_DIRECTIONS:_
Line count for the string "https": state how many lines in the records below hold it, giving only the number.

#### SUPPLIED RECORDS

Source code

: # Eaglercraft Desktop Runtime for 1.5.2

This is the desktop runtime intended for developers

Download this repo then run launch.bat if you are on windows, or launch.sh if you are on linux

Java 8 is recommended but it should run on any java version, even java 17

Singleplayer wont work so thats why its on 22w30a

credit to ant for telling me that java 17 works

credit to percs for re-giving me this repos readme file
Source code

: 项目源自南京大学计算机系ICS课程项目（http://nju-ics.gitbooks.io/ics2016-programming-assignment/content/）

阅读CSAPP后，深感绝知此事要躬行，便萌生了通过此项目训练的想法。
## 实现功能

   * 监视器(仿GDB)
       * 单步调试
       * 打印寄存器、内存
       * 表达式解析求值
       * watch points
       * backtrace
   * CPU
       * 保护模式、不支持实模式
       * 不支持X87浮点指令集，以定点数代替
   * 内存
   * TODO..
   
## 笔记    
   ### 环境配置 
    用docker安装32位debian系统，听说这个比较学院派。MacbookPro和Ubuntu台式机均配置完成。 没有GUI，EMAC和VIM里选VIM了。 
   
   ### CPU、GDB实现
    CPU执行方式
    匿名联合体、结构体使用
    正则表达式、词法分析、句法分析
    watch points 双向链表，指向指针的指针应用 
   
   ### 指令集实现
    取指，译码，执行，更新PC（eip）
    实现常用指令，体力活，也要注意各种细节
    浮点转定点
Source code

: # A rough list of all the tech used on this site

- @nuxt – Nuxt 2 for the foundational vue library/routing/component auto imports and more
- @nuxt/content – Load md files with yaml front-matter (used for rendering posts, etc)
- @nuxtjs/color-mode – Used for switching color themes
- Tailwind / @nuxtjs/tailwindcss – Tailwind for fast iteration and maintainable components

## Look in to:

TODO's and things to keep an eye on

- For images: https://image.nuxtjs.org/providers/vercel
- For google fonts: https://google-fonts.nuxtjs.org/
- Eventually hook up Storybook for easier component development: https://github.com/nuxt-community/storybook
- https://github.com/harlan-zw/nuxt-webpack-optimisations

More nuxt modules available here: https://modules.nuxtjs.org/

########

_ANSWER AREA:_
5